Ably is a realtime experience infrastructure provider. Our APIs and SDKs help you power realtime functionality for use cases like live chat, multiplayer collaboration, and data broadcast, without having to worry about managing and scaling messy realtime infrastructure.

Ably key features and capabilities

With a globally distributed, multi-region network, we offer unrivaled performance, data integrity, reliability, and scaling guarantees:

  • <65 ms median latency.

  • Guaranteed message ordering and exactly-once delivery, even when network conditions are unreliable.

  • Global edge network providing unparalleled redundancy at regional and global levels, with a 99.999% uptime SLA.

  • Enormous scalability, meaning you can send billions of messages to millions of channels and chat users.

Our developer experience is focused on bringing your product to market quickly. In particular, we’ve focused on helping you to integrate Ably with your existing tooling, systems, and preferred languages. As such, we have SDKs for languages and frameworks as diverse as PHP, Flutter, Clojure, tvOS, and NodeJS. We also offer integrations with cloud platforms, data streaming tools, and provisioning tools to make Ably a core part of your infrastructure. Built with real world use cases in mind, Ably offers flexible building blocks tailored to building rich chat experiences, including:

  • Online/offline status

  • Last seen indicators

  • Edit/delete messages

  • Threads

  • Emoji reactions

  • Typing indicators

  • Read receipts

  • Chat admin privileges

  • User avatar

  • Push notifications

See how Ably compares to Sendbird.

We have client SDKs for every major programming language and development platform, and we offer a wide variety of integrations, so you can easily connect Ably to your preferred tech stack.

Task to carry out:
Return, word for word, the part of the Ably overview above that opens with the words containing "Ably key features" and closes with "and chat users.".

Data extract:
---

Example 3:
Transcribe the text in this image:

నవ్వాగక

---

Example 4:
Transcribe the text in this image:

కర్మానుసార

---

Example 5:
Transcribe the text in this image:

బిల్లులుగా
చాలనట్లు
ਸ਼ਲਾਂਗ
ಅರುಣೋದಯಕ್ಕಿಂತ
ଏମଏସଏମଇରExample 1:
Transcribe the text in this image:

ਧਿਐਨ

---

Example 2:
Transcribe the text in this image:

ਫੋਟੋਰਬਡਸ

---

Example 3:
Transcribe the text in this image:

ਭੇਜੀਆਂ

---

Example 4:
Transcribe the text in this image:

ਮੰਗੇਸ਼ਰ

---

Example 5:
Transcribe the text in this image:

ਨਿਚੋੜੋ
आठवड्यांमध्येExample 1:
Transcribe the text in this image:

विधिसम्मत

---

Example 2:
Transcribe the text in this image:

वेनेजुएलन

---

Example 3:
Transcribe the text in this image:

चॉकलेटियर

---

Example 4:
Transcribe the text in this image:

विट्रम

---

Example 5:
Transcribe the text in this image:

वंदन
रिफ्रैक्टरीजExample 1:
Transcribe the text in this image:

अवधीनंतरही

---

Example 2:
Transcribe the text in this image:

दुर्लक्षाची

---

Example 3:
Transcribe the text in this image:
==
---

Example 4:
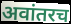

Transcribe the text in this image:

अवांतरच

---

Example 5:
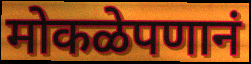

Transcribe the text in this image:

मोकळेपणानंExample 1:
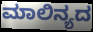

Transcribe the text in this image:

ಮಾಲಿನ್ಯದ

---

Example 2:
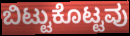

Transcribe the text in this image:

Correct answer:
Ably key features and capabilities

With a globally distributed, multi-region network, we offer unrivaled performance, data integrity, reliability, and scaling guarantees:

  • <65 ms median latency.

  • Guaranteed message ordering and exactly-once delivery, even when network conditions are unreliable.

  • Global edge network providing unparalleled redundancy at regional and global levels, with a 99.999% uptime SLA.

  • Enormous scalability, meaning you can send billions of messages to millions of channels and chat users.